China's "Renewable Energy Plan" for the 12th five-year plan period aims to increase ethanol production by 1.2 million metric tons (mmt) to reach 3 mmt by 2015. The propaganda coming out now indicates a push to meet that goal by stepping up non-grain ethanol production.
An article from the "industry research net" posted on several websites several days ago pronounces that it's already clear that China must "take the nongrain ethanol road." The article cited remarks by Premier Wen Jiabao at last month's China-Southeast Asia exposition which attributed recent rises in corn and wheat prices to international market influences but nevertheless called for control of corn-based processing. That presumably includes ethanol. The article then cites a foreign scientist who extols the advantages of non-grain biofuels and lists vague "breakthroughs" made recently in the four grain-based ethanol plants authorized in 2004. The Jilin Ethanol Co. has launched an ethanol project using sweet sorghum stalks which has apparently yielded promising results from experimental trials. The ethanol companies in Anhui and Henan are also said to be making progress in making ethanol from crop stalks.
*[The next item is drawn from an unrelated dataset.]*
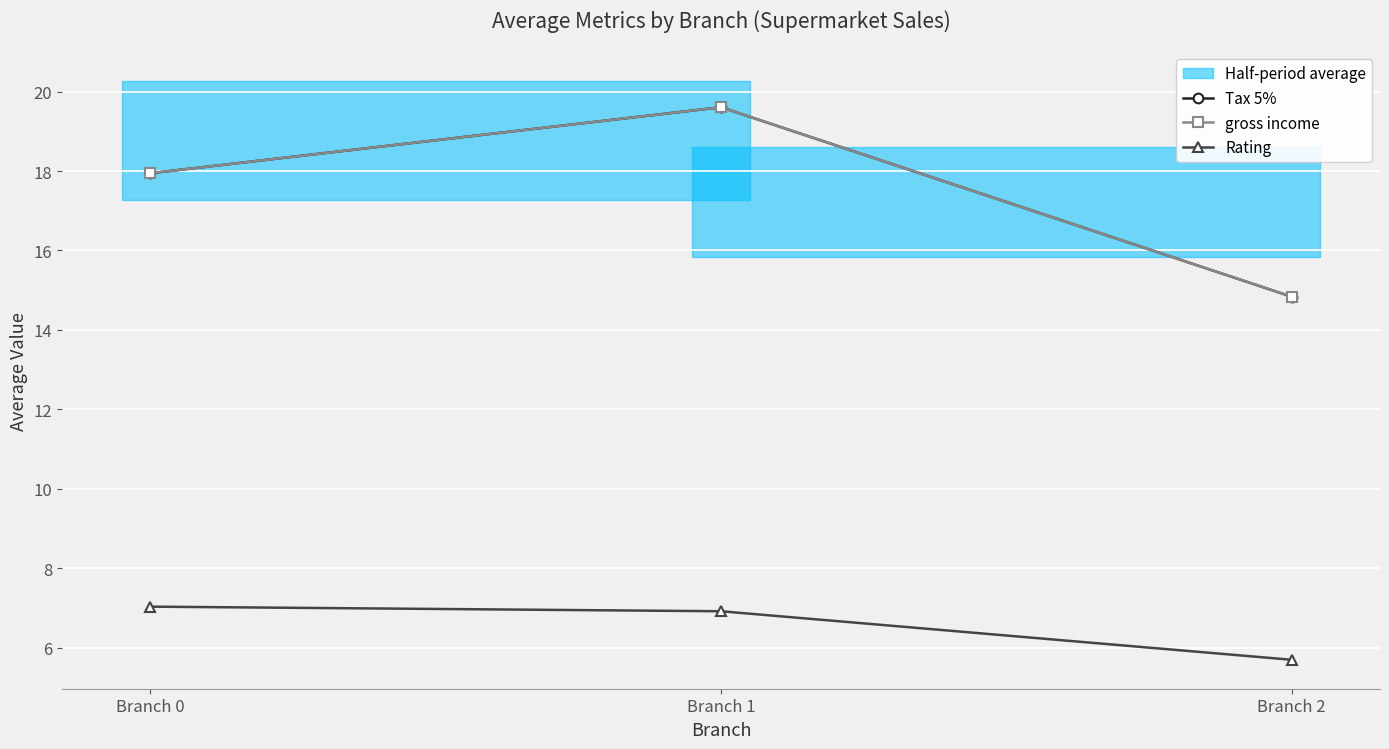

Between Branch 0 and Branch 2, which is larger?

Branch 0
Not mentioned are the joint venture sweet sorghum project that collapsed several years ago, nor the regular reports from Henan that farmers persist in illegally burning wheat and corn stalks in the fields because it is too troublesome and time-consuming to collect them.
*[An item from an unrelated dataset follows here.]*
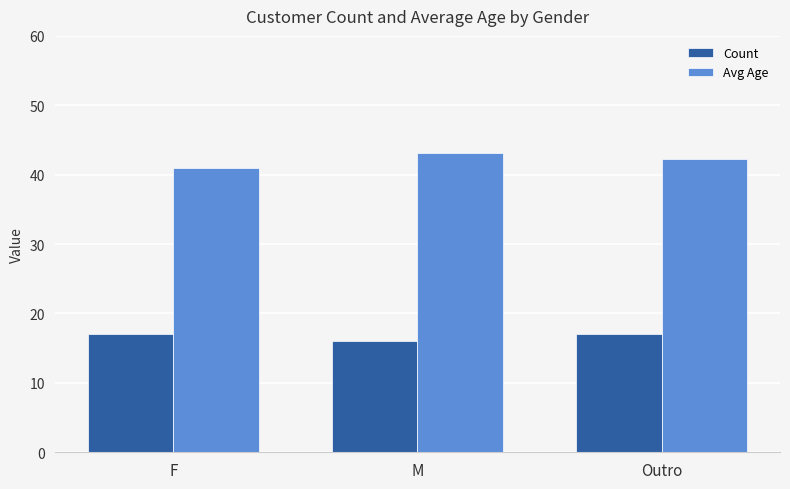

True or false: Count has a value of 26.8 at Outro.

False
Another news reports says the Ministry of Environmental Protection is completing the environmental assessment of a new fuel ethanol plant that will be built by PetroChina at Danshan, an island in Zhejiang Province. This project was approved by the State Council in July, and is part of a massive industrial and logistics project planned for the islands off the coast of Zhejiang Province.
The Danshan ethanol plant will cost over 3.2 billion yuan (about $500 million). It will produce 300,000 mt of ethanol--one-fourth of the planned increase in ethanol production--from imported cassava chips. By my calculation this would take nearly 1 mmt of cassava imports. Currently imports exceed 3 mmt. About 80% of China's cassava imports come from Thailand and other sources are Vietnam and Indonesia. According to the Chinese Academy of Agricultural Sciences experts consulted by the reporter, cassava is the most economic raw material for producing ethanol.
Grain-based ethanol projects came in for criticism in recent years as grain prices increased. In an interview last year Cheng Guoqiang, a policy advisor from the State Council's Development Research Center, argued that "cars eating grain" is not in accord with China's national conditions.
Ethanol production requires large subsidies. In the 2010 interview, Cheng said the subsidy was 1375 yuan per ton of ethanol and a total of 1.35 billion yuan in subsidies are paid to four ethanol producers. Ethanol producers are also exempt from taxes.
Another article from 2010 reported that the subsidy was originally set at 1880 yuan/mt in 2004. The Anhui plant's subsidy had been cut 20% from 2055 yuan/mt in 2009 to 1659 yuan/mt last year and was expected to be cut again this year. This article estimated that the corn used to produce one ton of ethanol cost 6275 yuan and the total cost of production was 8000-9000 yuan. The writer pointed out that this amount of money could buy two tons of oil. He estimated that the Anhui plant received 163 million yuan in subsidies to produce 410,000 mt of ethanol.
The article noted that the State Council had announced in 2007 that no more grain-based ethanol project would be approved. However, many are eager to build such projects given the high subsidies available.
Chinese corn prices have risen about 20% since last year, so the cost has continued to escalate, making grain-based ethanol even less cost-efficient. This may explain the urgency attached to non-grain ethanol.